Дойдя в своих мыслях до князя Голицына, Василий Кириллович ощутил внутри себя какое-то неудобство вроде щемления. Он постарался выкинуть это из головы, вернуться к широкому размышлению о судьбе даровитого выкормыша эпохи преобразований, который в нынешнее ничтожное время строил и украшал лишь собственное гнездо, но щемливое беспокойство не проходило и наконец навело на след. К роду Голицыных принадлежал жалчайший из шутов — Кваснин, которого в апофеозе празднеств, посвященных ледяному дому, должны обвенчать с распутной и злой шутихой Бужениновой, прозванной так в честь любимого блюда Анны Иоанновны. Случайно ли вновь повязалось имя Волынского с одним из Голицыных или то был выбор самого кабинет-министра, не изболевшего ненависть к славному и несчастному роду, пред коим он, Волынский, куда б ни забрался, все равно хам и выскочка; то ли ему казалось, что нынешним малым злодейством он как бы подтверждал справедливость большого прежнего, когда подвел под топор старого «верховника», — сподобился тот каземата, взамен плахи, лишь милосердием государыни. Поди разберись в чащобе такой дремучей души, как у Артемия Волынского!
Для него, Василия Кирилловича, тут заключалась своя каверза: несколько дней назад бросил ему Волынский вскользь, через плечо: сочини вирши на сию свадьбу. «Я виршей не пишу!» — гордо ответствовал (про себя) Тредиаковский, отвесив поклон. Но потом крепко озадачился — всерьез или в насмешку сие распоряжение? Не было ничего страшнее и ненавистнее для Василия Кирилловича быть запутанным в шутовские дела. Волынский не любил его, даром что земляки, ибо числил ошибочно — по князю Куракину — за Бироновым подворьем. Невдомек министру было, сколь натерпелся академии секретарь от наглости чужеземцев, опирающихся на Бирона. Да и сам фаворит не пропускал случая унизить, высмеять, поставить в глупое положение Василия Кирилловича. Он боялся, но и презирал от всей души невежественного, чванного, брезгливого ко всему русскому курляндца. Но не о том сейчас забота. Ломоносовский выпад напрочь вышиб из памяти Тредиаковского поручение Волынского, и хорошо, что вышиб. Иначе по слабости душевной и привычке подчиняться сильным мира сего — чем не Голицын-Кваснин? — накатал бы он свадебную песнь шутам и осрамился бы в собственных глазах и перед потомством. Ему ли, императрикс и Россию поющему, шутов величать!.. А если б Ломоносову сие предложили?.. Вспомнились слова младого Салтыкова, встречавшегося с Ломоносовым в Фрейберге: «Меня подмывало обломать трость об этого наглеца, но не решался, такой и убить может!». Он, Тредиаковский, никого не может убить, но постоять за честь русской поэзии может, и, если Волынский впрямь ради шутовского величания его вызвал, он скажет ему — смиренно, но твердо — о своих заслугах перед российской словесностью. «Не буду писать, и все тут!» — решил Василий Кириллович, приосаниваясь…
— Где вирши? — спросил Волынский, едва Тредиаковский переступил порог кабинета.
— Нету, — упавшим голосом сказал поэт.
— Как это «нету»? Завтра свадьба.
— Негоже пииту скоморошествовать, — довольно твердо произнес Тредиаковский, и крепкая, упрямая скула молодого помора проплыла перед ним.
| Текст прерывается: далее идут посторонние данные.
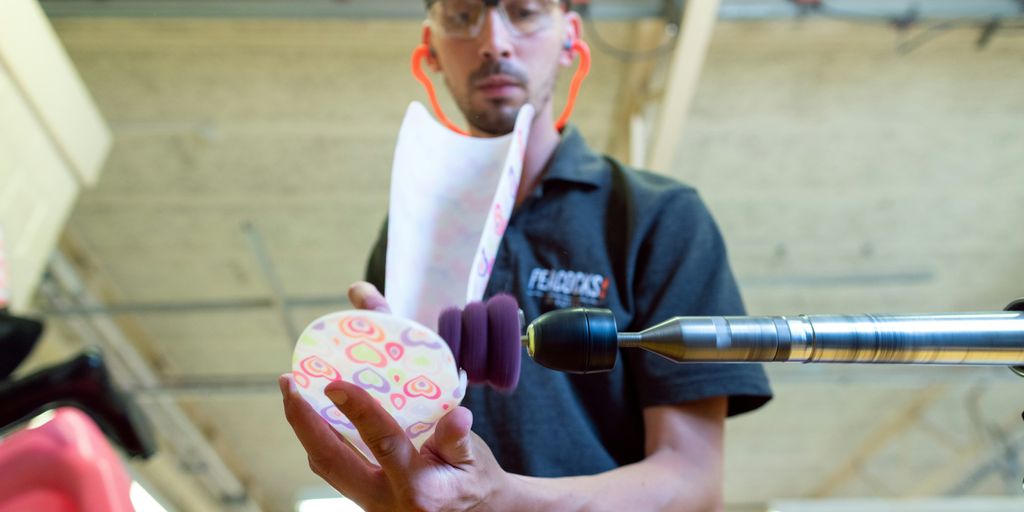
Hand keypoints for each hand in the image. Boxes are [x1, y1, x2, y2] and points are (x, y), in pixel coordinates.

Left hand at [280, 280, 514, 511]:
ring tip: (294, 392)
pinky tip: (315, 415)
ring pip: (325, 467)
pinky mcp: (364, 499)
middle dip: (302, 421)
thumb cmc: (474, 479)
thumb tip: (458, 416)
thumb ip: (458, 439)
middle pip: (331, 461)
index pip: (382, 443)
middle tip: (288, 381)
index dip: (357, 411)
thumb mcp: (474, 458)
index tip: (334, 383)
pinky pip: (333, 469)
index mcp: (418, 488)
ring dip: (305, 429)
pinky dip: (319, 440)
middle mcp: (386, 500)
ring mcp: (370, 503)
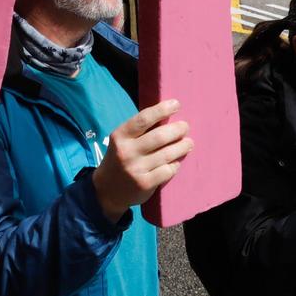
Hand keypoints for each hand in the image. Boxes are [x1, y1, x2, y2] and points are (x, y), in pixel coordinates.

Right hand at [92, 99, 192, 218]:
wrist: (106, 190)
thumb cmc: (120, 158)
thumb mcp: (122, 141)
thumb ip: (140, 130)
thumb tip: (169, 116)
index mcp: (120, 136)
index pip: (144, 119)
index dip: (162, 109)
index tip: (177, 104)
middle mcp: (126, 151)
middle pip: (160, 136)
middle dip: (177, 129)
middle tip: (185, 127)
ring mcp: (135, 169)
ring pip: (167, 154)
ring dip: (182, 146)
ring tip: (189, 143)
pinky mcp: (144, 184)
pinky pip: (167, 170)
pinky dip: (175, 164)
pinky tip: (176, 161)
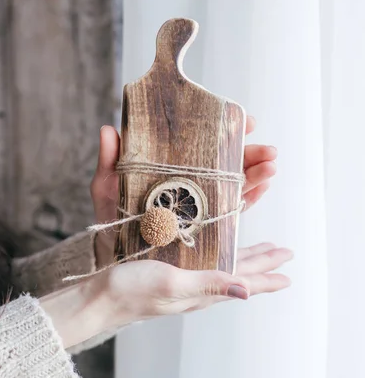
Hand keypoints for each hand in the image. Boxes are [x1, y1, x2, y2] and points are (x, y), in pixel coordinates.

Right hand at [41, 241, 291, 348]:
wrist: (98, 299)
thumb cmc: (132, 290)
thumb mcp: (174, 283)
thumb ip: (210, 285)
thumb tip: (248, 290)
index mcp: (202, 290)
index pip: (244, 282)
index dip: (268, 274)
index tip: (288, 268)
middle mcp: (197, 288)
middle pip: (238, 274)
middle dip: (262, 264)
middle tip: (282, 255)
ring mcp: (183, 282)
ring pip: (223, 269)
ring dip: (243, 261)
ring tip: (257, 254)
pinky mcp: (168, 274)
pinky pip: (203, 265)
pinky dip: (218, 257)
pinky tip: (213, 253)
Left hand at [91, 119, 277, 266]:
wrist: (114, 255)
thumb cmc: (111, 217)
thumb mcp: (106, 187)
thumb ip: (109, 160)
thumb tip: (108, 129)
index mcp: (173, 165)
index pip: (203, 143)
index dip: (226, 131)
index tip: (244, 122)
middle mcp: (191, 181)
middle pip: (227, 163)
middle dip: (251, 154)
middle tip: (269, 149)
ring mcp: (202, 202)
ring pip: (236, 184)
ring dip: (257, 174)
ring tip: (271, 167)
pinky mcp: (208, 225)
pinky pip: (234, 209)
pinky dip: (252, 198)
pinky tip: (264, 188)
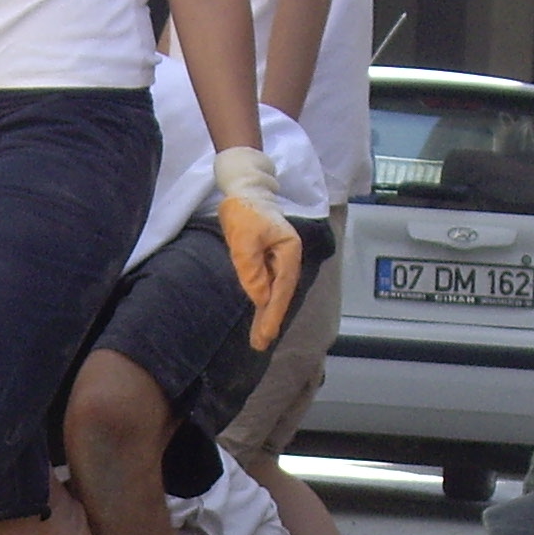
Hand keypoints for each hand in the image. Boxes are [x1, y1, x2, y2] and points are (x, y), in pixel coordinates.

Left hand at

Волынский медленно поднял тяжелую голову. Его немолодое, но еще красивое лицо было помято, желтые взболтанные глаза глядели сумрачно и нездорово. Ом всегда много пил, но прежде сон смывал с него следы попойки, и после разгульной ночи с девками и тройками он выглядел свежим, нетерпеливо бодрым, а ныне, постарев, погрузнев и озаботившись, тащил собой в день дурноту и тяжесть похмелья.
Волынский поднялся, вышел из-за стола, в движениях его не было прежней сухой легкости.
— Ты астраханский? — спросил он скучным голосом. Тредиаковский чуть отсунул лицо от его сивушного дыхания.
— Как же, — сказал он с насильственной улыбкой. — Ваш земляк.
— Земляк, значит… — Волынский прикрыл глаза, будто что-то соображая, его тонкие веки чуть трепетали, сверкнул очистившимся, светлой ярости взглядом и что было силы ударил Тредиаковского в зубы.
Голова Тредиаковского дернулась, хрустнул шейный позвонок. Он попятился, и новый страшный удар расквасил ему нос. Хлынула кровь — и залила перед кафтана. Почему-то первая мысль Василия Кирилловича была об этом кафтане: как будет браниться и сокрушаться Марья Филипповна, корпя над засохшими, не смывающимися пятнами, а уж потом безобразие и подлость случившегося заломили ему душу.